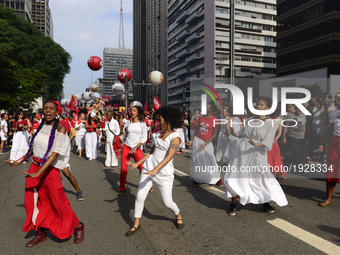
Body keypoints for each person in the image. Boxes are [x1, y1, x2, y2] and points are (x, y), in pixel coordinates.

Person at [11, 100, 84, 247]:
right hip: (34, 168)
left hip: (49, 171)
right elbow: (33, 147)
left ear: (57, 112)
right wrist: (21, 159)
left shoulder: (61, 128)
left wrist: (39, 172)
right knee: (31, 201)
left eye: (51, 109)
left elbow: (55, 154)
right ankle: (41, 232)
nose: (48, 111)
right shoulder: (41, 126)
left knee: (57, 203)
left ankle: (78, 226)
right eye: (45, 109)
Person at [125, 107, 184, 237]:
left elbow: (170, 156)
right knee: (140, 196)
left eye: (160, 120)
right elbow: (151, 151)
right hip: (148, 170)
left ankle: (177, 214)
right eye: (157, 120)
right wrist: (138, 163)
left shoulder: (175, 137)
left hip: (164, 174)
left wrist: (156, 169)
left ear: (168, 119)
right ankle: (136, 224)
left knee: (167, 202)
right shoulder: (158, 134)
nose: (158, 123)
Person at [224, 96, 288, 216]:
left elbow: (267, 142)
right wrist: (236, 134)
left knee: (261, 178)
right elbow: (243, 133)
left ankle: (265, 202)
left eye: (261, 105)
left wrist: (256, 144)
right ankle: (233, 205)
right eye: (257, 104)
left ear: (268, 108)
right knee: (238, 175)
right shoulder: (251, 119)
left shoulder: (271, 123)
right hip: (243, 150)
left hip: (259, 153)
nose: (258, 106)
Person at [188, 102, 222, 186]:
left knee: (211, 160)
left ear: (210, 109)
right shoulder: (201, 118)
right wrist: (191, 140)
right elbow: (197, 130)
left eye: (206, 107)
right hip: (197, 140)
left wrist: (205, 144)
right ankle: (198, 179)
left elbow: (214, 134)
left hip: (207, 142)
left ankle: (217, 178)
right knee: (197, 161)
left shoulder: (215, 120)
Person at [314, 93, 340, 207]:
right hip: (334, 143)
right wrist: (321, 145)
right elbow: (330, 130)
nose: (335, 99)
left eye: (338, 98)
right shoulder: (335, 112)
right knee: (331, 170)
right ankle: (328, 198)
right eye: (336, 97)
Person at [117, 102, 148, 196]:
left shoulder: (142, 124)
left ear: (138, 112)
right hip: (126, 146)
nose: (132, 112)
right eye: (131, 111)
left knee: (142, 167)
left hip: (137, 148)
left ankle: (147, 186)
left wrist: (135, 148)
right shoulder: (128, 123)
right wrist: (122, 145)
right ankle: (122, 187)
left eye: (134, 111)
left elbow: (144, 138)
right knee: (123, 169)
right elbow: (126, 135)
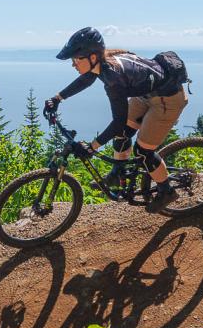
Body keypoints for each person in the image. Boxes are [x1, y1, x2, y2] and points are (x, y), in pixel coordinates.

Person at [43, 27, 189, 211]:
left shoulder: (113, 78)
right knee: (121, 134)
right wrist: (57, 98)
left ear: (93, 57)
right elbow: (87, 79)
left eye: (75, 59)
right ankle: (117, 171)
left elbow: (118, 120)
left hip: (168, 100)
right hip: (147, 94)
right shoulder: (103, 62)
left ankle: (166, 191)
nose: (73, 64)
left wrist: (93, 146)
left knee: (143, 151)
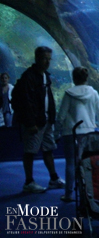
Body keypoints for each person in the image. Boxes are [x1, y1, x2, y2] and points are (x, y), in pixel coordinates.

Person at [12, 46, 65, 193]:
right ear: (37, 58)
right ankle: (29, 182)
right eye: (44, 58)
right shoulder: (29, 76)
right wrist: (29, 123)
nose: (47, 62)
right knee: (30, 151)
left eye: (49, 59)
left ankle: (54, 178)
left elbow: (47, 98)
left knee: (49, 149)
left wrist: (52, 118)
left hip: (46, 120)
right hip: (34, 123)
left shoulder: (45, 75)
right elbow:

——————

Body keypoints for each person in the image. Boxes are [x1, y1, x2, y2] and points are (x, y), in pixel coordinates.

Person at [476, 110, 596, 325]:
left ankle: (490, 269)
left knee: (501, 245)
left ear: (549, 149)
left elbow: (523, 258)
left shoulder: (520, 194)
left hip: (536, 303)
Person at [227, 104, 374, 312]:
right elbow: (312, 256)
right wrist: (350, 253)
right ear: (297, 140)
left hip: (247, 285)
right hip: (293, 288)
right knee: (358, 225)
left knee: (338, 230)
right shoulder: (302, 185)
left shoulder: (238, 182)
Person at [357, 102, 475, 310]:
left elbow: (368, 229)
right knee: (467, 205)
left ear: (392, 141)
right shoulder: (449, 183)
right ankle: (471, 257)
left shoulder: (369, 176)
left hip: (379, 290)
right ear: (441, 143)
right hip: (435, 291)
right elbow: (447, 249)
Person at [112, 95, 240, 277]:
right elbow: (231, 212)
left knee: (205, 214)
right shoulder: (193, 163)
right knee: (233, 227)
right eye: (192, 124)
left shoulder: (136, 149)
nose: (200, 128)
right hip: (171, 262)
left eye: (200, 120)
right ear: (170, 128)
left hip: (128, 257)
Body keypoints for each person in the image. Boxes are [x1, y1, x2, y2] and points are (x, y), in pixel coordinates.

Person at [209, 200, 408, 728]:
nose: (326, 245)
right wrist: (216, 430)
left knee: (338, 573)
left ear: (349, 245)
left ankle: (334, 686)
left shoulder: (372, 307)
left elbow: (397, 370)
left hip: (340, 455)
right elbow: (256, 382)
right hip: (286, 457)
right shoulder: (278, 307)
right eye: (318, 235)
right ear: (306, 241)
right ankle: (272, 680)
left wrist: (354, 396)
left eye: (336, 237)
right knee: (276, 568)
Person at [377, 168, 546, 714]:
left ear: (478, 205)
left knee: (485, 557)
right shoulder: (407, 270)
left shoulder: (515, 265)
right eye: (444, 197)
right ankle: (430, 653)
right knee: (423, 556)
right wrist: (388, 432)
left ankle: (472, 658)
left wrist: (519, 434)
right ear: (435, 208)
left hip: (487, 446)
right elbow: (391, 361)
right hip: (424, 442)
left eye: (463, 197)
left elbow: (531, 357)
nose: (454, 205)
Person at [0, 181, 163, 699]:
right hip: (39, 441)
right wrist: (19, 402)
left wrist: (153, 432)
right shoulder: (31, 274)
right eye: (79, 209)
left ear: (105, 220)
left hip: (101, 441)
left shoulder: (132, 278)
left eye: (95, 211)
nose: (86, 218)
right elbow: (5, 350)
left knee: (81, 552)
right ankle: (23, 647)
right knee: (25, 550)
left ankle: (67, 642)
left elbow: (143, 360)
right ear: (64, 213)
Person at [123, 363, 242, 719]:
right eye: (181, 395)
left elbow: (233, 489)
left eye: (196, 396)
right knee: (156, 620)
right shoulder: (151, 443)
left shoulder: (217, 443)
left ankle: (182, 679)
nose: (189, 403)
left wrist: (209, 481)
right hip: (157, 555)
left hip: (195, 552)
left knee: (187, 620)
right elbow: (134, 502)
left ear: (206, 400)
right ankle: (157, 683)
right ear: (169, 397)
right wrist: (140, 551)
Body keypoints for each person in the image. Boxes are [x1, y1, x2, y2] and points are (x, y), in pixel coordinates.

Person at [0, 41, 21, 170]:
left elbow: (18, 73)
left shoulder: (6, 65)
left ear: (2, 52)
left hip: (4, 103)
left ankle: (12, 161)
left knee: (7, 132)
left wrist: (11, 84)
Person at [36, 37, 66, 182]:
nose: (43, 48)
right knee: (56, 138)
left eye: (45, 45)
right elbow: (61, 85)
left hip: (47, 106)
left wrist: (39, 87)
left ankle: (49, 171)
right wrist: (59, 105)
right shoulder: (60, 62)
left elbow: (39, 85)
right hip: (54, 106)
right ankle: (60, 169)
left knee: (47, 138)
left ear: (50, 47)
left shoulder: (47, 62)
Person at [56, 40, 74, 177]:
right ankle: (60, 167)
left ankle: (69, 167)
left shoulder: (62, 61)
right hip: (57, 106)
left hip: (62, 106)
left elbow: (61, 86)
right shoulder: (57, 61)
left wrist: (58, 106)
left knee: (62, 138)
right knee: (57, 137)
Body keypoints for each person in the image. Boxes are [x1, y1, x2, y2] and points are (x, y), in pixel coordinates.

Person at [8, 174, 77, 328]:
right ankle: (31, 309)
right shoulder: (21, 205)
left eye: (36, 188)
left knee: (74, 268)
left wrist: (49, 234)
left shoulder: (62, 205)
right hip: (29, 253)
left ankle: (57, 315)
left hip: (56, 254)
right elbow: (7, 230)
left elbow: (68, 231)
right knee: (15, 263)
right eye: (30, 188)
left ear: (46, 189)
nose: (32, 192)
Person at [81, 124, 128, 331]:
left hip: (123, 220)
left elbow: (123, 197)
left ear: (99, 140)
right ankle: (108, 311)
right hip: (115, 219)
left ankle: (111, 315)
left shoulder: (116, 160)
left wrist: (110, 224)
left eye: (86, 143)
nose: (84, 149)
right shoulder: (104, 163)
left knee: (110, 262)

——————

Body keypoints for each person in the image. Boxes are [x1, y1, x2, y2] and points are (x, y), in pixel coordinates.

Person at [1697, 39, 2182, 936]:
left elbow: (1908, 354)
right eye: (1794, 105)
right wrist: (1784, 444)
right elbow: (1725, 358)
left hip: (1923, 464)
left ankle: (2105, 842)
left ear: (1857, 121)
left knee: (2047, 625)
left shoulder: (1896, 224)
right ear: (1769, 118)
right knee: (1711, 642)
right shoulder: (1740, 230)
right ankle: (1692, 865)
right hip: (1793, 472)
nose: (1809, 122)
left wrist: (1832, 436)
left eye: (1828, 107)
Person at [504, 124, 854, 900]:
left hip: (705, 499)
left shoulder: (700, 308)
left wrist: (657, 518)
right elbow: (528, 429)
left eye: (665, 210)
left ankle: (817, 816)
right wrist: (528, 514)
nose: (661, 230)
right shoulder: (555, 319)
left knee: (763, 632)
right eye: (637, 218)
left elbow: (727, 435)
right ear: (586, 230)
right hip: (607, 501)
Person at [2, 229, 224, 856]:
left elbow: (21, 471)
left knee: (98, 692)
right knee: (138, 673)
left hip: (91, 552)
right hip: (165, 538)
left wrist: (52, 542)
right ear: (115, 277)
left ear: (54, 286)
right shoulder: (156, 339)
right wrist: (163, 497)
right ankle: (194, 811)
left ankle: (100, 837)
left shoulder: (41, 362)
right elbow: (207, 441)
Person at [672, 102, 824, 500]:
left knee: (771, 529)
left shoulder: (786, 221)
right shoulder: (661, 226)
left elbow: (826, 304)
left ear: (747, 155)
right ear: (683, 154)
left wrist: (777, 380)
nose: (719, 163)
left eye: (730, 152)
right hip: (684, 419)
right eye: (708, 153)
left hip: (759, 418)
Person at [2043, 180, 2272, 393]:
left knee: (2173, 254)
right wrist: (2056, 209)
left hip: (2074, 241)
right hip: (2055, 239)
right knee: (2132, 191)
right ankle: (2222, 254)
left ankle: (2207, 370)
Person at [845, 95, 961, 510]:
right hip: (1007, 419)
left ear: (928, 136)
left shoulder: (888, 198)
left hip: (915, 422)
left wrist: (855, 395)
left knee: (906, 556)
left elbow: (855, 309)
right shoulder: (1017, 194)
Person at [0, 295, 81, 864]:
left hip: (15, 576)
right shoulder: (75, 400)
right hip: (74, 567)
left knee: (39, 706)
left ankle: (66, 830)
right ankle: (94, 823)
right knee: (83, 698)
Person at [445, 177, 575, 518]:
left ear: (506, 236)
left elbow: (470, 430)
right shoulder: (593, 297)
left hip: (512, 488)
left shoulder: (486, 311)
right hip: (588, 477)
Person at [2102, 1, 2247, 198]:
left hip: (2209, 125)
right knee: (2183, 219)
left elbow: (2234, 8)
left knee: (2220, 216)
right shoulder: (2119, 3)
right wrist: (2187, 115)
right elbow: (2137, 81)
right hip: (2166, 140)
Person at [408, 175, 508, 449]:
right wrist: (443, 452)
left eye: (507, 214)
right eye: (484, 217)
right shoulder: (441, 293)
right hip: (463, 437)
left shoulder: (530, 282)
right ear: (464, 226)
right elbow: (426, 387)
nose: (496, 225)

——————

### WHAT IS REQUIRED
Copy, exactly and only, the lines above that begin with the one containing "right ear: (169, 397)" and finish with the one containing "right ankle: (31, 309)".

### WRITTEN ANSWER
right ear: (169, 397)
right wrist: (140, 551)
Body keypoints for each person in the image. Boxes are [x1, y1, x2, y2] and points are (x, y), in pixel coordinates.

Person at [0, 41, 21, 170]:
left elbow: (18, 73)
left shoulder: (6, 65)
left ear: (2, 52)
left hip: (4, 103)
left ankle: (12, 161)
left knee: (7, 132)
left wrist: (11, 84)
Person at [36, 37, 66, 182]:
nose: (43, 48)
right knee: (56, 138)
left eye: (45, 45)
right elbow: (61, 85)
left hip: (47, 106)
left wrist: (39, 87)
left ankle: (49, 171)
right wrist: (59, 105)
right shoulder: (60, 62)
left elbow: (39, 85)
right hip: (54, 106)
right ankle: (60, 169)
left knee: (47, 138)
left ear: (50, 47)
left shoulder: (47, 62)
Person at [56, 40, 74, 177]:
right ankle: (60, 167)
left ankle: (69, 167)
left shoulder: (62, 61)
right hip: (57, 106)
left hip: (62, 106)
left elbow: (61, 86)
right shoulder: (57, 61)
left wrist: (58, 106)
left knee: (62, 138)
right knee: (57, 137)
Body keypoints for each person in the image. Boxes are [x1, y1, x2, y2] and points are (x, y), in pixel coordinates.

Person at [8, 174, 77, 328]:
right ankle: (31, 309)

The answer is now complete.